大腸癌発病と食事の因果関係については知られているが、患者の予後における食事の影響については明らかにされていない。アメリカ・ボストンのダナ・ファーバー癌研究所のJeffrey A. Meyerhardt氏らは、食パターンと大腸癌生存者の再発率および死亡率との関連に着目して、前向き観察研究を実施した。JAMA誌8月15日号の報告から。

III期大腸癌患者1,009例を追跡調査


対象患者は1999年4月~2001年5月の間に、無作為化補助化学療法試験(CALGB 89803)に登録されたIII期の大腸癌患者1,009例。補助化学療法中および治療後6ヵ月間の食習慣についてアンケートを行い、確認された慎重食パターン(prudent pattern)と西洋食パターン(Western pattern)の2つの食パターンと、癌再発および死亡について分析した。慎重食パターンは果物、野菜、鶏肉、魚をよく摂取することが、一方の西洋食パターンは肉、油脂、精製された穀物、デザート類の摂取率が高い。

西洋食パターンと再発率、死亡率との関連を確認


追跡期間5.3年(中央値)の間に、集団全体として324例の患者が癌再発、223例が癌再発で死亡、28例が癌再発以外の要因で死亡しており、西洋食が大腸癌再発や死亡と関連していることが明らかとなった。
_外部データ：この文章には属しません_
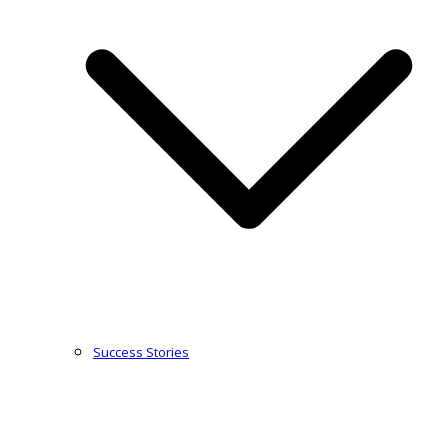
Success Stories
五分位比較による西洋食パターンの最小摂取群と最大摂取群の患者の、無疾患生存の補正ハザード比(AHR)は3.25(95%信頼区間2.04- 5.19)、無再発生存AHRは2.85(同1.75-4.63)、全生存AHRは2.32(同1.36-3.96)だった(いずれもP<0.001)。

西洋食パターンに偏ったことによる無疾患生存の低下は、性、年齢、ステージ、BMI、身体活動レベル、基線PSあるいは治療による差異はなかった。対照的に慎重食パターンは、癌再発および死亡率との関連は認められなかった。

以上の結果を踏まえMeyerhardt氏らは、「手術および補助化学療法を受けたIII期大腸癌患者が西洋食をより多く摂取することは、再発と死亡率を高める可能性がある。そのような食事のどの構成要素が最も強く関連しているのか、さらなる研究によって明らかにする必要がある」と結論づけた。